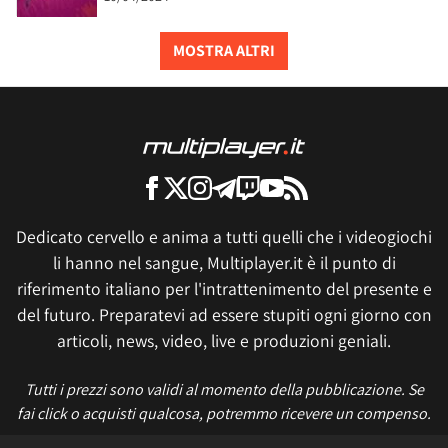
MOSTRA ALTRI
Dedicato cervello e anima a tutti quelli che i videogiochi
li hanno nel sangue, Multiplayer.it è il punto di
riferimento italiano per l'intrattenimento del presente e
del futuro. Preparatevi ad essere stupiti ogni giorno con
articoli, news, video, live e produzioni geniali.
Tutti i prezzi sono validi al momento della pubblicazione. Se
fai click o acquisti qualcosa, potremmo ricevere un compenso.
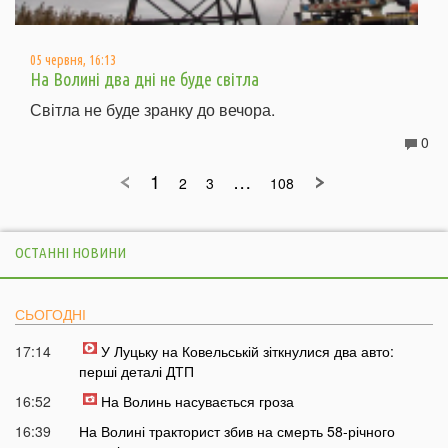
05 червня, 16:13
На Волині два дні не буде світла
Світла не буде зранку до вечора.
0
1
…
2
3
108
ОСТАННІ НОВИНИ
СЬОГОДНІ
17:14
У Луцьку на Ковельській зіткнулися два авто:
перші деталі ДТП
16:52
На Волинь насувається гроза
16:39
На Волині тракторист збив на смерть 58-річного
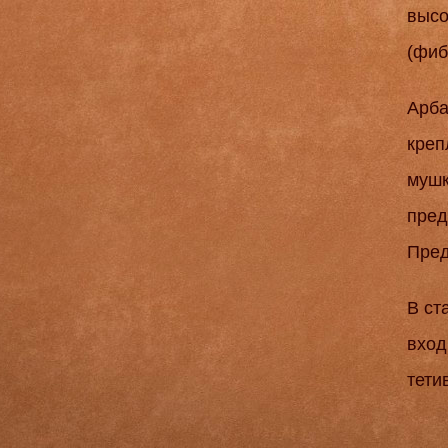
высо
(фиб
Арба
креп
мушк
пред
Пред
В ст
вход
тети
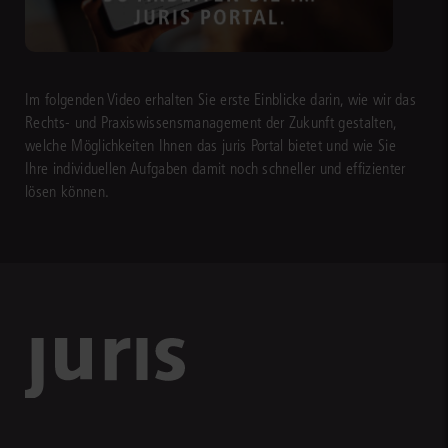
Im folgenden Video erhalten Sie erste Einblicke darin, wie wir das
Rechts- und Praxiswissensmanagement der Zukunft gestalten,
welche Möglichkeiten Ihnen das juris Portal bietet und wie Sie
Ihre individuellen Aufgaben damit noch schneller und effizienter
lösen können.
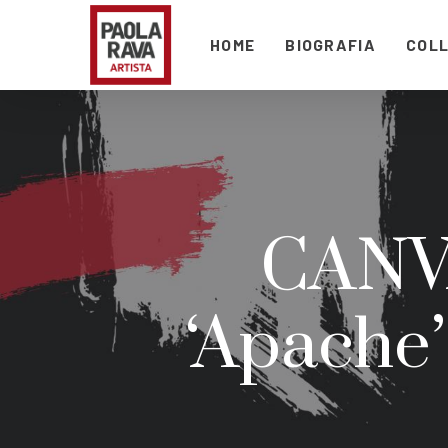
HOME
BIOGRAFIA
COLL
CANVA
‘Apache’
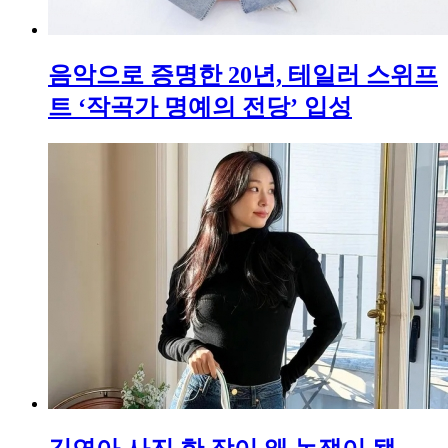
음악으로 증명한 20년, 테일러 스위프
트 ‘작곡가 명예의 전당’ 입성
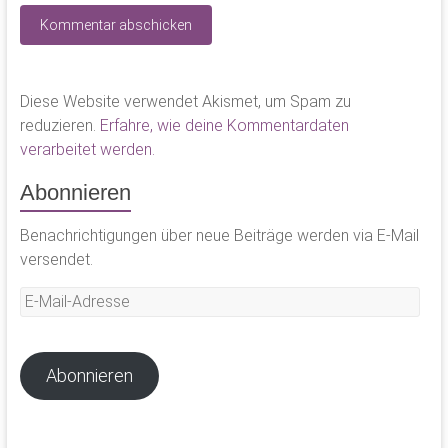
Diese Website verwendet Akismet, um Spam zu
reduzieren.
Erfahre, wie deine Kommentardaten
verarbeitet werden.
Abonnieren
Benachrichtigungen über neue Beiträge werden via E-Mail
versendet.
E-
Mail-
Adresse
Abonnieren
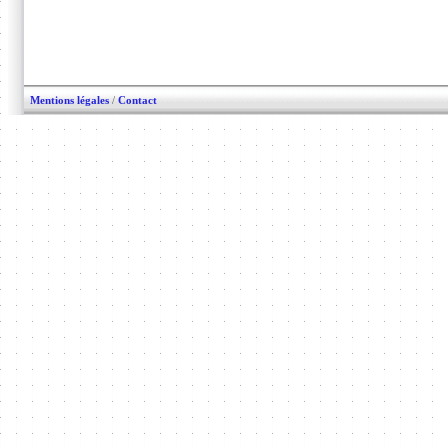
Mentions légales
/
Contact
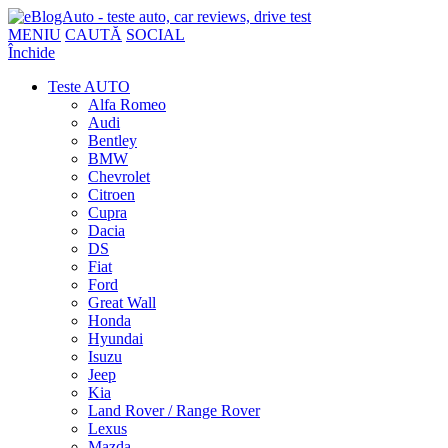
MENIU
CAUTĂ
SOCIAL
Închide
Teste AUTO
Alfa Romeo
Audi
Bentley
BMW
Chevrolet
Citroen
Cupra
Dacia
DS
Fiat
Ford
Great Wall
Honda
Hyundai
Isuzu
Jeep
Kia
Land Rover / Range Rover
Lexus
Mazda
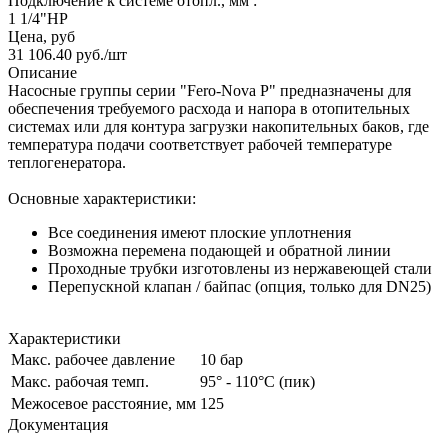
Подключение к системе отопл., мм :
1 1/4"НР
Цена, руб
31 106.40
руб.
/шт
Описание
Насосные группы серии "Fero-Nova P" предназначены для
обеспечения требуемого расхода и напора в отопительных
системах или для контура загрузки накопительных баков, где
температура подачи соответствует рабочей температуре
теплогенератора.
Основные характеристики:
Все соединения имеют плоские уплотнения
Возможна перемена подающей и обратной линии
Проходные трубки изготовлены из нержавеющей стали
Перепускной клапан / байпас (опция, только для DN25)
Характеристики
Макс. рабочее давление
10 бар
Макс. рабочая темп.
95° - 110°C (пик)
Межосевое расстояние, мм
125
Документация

▸ **Work required**: Please repeat every line above word for word, leaving out the pictures.

▸ **Problem solution**:
MOSTRA ALTRI
Dedicato cervello e anima a tutti quelli che i videogiochi
li hanno nel sangue, Multiplayer.it è il punto di
riferimento italiano per l'intrattenimento del presente e
del futuro. Preparatevi ad essere stupiti ogni giorno con
articoli, news, video, live e produzioni geniali.
Tutti i prezzi sono validi al momento della pubblicazione. Se
fai click o acquisti qualcosa, potremmo ricevere un compenso.
05 червня, 16:13
На Волині два дні не буде світла
Світла не буде зранку до вечора.
0
1
…
2
3
108
ОСТАННІ НОВИНИ
СЬОГОДНІ
17:14
У Луцьку на Ковельській зіткнулися два авто:
перші деталі ДТП
16:52
На Волинь насувається гроза
16:39
На Волині тракторист збив на смерть 58-річного
высо
(фиб
Арба
креп
мушк
пред
Пред
В ст
вход
тети
Im folgenden Video erhalten Sie erste Einblicke darin, wie wir das
Rechts- und Praxiswissensmanagement der Zukunft gestalten,
welche Möglichkeiten Ihnen das juris Portal bietet und wie Sie
Ihre individuellen Aufgaben damit noch schneller und effizienter
lösen können.
HOME
BIOGRAFIA
COLL
CANVA
‘Apache’
음악으로 증명한 20년, 테일러 스위프
트 ‘작곡가 명예의 전당’ 입성
Diese Website verwendet Akismet, um Spam zu
reduzieren.
Erfahre, wie deine Kommentardaten
verarbeitet werden.
Abonnieren
Benachrichtigungen über neue Beiträge werden via E-Mail
versendet.
E-
Mail-
Adresse
Abonnieren
Mentions légales
/
Contact
MENIU
CAUTĂ
SOCIAL
Închide
Teste AUTO
Alfa Romeo
Audi
Bentley
BMW
Chevrolet
Citroen
Cupra
Dacia
DS
Fiat
Ford
Great Wall
Honda
Hyundai
Isuzu
Jeep
Kia
Land Rover / Range Rover
Lexus
Mazda
Подключение к системе отопл., мм :
1 1/4"НР
Цена, руб
31 106.40
руб.
/шт
Описание
Насосные группы серии "Fero-Nova P" предназначены для
обеспечения требуемого расхода и напора в отопительных
системах или для контура загрузки накопительных баков, где
температура подачи соответствует рабочей температуре
теплогенератора.
Основные характеристики:
Все соединения имеют плоские уплотнения
Возможна перемена подающей и обратной линии
Проходные трубки изготовлены из нержавеющей стали
Перепускной клапан / байпас (опция, только для DN25)
Характеристики
Макс. рабочее давление
10 бар
Макс. рабочая темп.
95° - 110°C (пик)
Межосевое расстояние, мм
125
Документация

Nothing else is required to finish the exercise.